Mar 4, 2025

Using AI to make writing systematic reviews easier and faster

Students, Research
Headshots of Christian Cao (left) and Niklas Bobrovitz
U of T medical student Christian Cao (left) and University of Calgary researcher Niklas Bobrovitz
By Betty Zou

Researchers at the University of Toronto and University of Calgary have developed an innovative approach that uses AI-driven large language models (LLMs) to streamline the screening process for systematic reviews, widely considered to be the gold standard for evidence.

They created ready-to-use prompt templates that enable researchers working in any field to use LLMs like ChatGPT to sift through published scientific articles and identify relevant ones that meet their criteria. The findings were published recently in the journal Annals of Internal Medicine.

“Whenever clinicians are trying to decide which drug to administer or which treatment might be best, we rely on systematic reviews to inform our decision,” says Christian Cao, the study’s first author and a third-year medical student at U of T’s Temerty Faculty of Medicine.

To produce a high-quality review article, authors first compile all the previously published literature on a given topic. Cao notes that depending on the topic, reviewers filter through thousands to hundreds of thousands of papers to determine which studies can be included. With two human reviewers screening each study, the process is time-consuming and expensive.

“There are no truly effective automation efforts for systematic reviews. That’s where we thought we could make an impact, using these LLMs that have become exceptionally good at text classification,” says Cao, who worked with his mentors Rahul Arora and Niklas Bobrovitz, both at the University of Calgary, on the study.
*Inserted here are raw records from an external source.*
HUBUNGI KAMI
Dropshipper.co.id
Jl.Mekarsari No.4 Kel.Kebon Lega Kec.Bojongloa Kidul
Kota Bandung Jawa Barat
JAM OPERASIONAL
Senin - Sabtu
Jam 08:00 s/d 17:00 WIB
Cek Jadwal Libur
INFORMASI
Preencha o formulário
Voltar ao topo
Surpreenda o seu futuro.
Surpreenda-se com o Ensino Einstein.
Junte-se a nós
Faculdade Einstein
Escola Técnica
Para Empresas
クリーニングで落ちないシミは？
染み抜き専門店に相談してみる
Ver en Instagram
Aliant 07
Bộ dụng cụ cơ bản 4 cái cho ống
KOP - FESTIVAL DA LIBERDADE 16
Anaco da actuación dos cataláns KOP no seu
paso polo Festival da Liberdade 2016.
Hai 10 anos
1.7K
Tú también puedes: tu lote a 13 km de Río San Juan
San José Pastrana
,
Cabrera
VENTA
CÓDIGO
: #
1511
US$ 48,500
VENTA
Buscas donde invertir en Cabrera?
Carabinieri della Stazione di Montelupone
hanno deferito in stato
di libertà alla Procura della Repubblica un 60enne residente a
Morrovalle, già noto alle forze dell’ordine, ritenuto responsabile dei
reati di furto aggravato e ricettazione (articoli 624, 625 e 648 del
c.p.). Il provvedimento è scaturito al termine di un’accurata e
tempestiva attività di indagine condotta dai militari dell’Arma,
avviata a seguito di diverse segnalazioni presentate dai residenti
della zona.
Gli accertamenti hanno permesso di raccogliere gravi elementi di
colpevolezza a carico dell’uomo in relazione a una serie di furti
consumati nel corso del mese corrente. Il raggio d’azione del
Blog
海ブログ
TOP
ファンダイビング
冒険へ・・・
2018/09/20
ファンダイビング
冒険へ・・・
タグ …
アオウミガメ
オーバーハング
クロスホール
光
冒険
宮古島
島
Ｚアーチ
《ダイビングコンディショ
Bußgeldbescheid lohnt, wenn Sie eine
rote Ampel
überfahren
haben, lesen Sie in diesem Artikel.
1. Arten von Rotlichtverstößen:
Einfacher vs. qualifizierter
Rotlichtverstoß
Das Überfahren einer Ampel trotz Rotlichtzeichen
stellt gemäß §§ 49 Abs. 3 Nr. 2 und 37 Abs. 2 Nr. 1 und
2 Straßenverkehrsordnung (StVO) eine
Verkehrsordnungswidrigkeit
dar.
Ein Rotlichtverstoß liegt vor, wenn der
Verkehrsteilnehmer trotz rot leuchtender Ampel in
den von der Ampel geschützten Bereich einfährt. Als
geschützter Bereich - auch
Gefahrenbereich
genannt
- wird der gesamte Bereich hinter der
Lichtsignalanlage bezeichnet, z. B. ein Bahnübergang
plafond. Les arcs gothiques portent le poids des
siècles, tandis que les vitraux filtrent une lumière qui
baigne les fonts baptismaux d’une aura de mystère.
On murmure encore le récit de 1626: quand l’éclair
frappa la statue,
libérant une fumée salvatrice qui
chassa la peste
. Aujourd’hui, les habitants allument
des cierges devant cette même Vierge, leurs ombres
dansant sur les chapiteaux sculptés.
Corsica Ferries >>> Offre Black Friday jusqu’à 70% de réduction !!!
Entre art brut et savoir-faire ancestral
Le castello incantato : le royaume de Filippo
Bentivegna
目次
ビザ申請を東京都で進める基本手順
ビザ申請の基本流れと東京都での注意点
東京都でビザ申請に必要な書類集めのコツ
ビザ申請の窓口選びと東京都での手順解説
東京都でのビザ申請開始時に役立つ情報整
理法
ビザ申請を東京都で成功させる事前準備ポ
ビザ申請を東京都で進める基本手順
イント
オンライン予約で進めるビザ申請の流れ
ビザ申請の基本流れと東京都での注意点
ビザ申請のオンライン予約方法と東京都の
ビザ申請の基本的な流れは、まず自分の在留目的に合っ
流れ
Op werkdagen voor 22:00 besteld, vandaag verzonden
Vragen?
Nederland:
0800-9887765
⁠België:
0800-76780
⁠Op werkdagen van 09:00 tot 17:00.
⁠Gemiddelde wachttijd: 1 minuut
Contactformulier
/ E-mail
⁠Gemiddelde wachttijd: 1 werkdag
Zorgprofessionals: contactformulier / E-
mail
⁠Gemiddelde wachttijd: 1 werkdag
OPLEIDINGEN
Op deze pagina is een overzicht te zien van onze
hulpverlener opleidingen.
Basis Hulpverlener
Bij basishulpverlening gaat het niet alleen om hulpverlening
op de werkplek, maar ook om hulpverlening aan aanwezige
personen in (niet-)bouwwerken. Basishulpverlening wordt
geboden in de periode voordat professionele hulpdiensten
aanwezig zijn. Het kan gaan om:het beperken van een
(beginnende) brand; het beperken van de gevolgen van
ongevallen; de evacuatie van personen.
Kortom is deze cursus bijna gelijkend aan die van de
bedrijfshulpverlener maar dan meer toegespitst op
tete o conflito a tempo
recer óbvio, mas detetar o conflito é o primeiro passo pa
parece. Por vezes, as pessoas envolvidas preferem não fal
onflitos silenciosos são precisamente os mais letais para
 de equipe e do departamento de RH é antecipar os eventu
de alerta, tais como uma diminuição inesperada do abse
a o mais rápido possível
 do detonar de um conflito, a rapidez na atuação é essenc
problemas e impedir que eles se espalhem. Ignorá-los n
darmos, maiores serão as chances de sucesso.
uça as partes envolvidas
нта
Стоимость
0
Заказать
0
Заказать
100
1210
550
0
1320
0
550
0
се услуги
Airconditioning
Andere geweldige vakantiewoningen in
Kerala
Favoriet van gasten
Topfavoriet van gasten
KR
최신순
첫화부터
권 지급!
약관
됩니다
To test the performance of their prompt templates, the researchers created a database of 10 published systematic reviews along with the complete set of citations and list of inclusion and exclusion criteria for each. After multiple rounds of testing, the researchers developed two key prompting innovations that significantly improved their prompts’ accuracy in identifying the correct studies.

Their first innovation was based on Chain-of-Thought, a prompting technique that instructs LLMs to think step-by-step to break down a complex problem. Cao likens it to asking someone to think out loud or walk another person through their thought process. The researchers took it one step further by developing their Framework Chain-of-Thought technique to provide more structured guidance that asks the LLMs to systematically analyze each inclusion criterion before making an overall assessment on whether a specific paper should be included.

The second innovation addressed the so-called “lost in the middle” phenomenon where LLMs can overlook key information that may be buried in the middle of lengthy documents. The researchers showed that they could overcome this challenge by placing their instructions at the beginning and end. Much like how human memory is biased towards recent events, Cao explains that repeating the prompts at the end helps the LLMs better remember what it is being asked to do.

“We used natural language statements because we really wanted the LLMs to mimic how humans would attack this problem,” he says.

By incorporating these strategies, the prompt templates scored close to 98 per cent sensitivity and 85 per cent specificity in selecting the right studies based on the abstracts alone. When asked to screen through full-length articles, the prompt templates performed similarly well with 96.5 per cent sensitivity and 91 per cent specificity.

The researchers also compared different LLMs, including several versions of OpenAI’s GPT, Anthropic’s Claude, and Google’s Gemini Pro. They found that GPT4 variations and Claude-3.5 had strong and similar performance.

In addition, the study highlights how LLMs can produce significant cost and time savings for authors. The researchers estimated that traditional screening methods using human reviewers can cost upwards of thousands of dollars in wages whereas LLM-driven screening costs roughly one-tenth of that amount. Further, LLMs can shorten the time required to screen articles from months to within 24 hours. 

Cao hopes that these benefits, coupled with how easy their prompt templates are to customize and use, will encourage other researchers to integrate it into their workflows for systematic reviews. To that end, the team has made all their work freely accessible online.

“The current guidelines have no validated or recognized approach to automation and systematic reviews,” he says. “Our dream is that this work will contribute to future automation efforts and inform downstream guidelines.”

As a next step, Cao and his collaborators are working on a new LLM-driven application to facilitate data extraction, another time-consuming and labourious step in the systematic review process.

“We want to create an end-to-end solution for systematic reviews where clinical grade research answers to any medical question is just a search away.”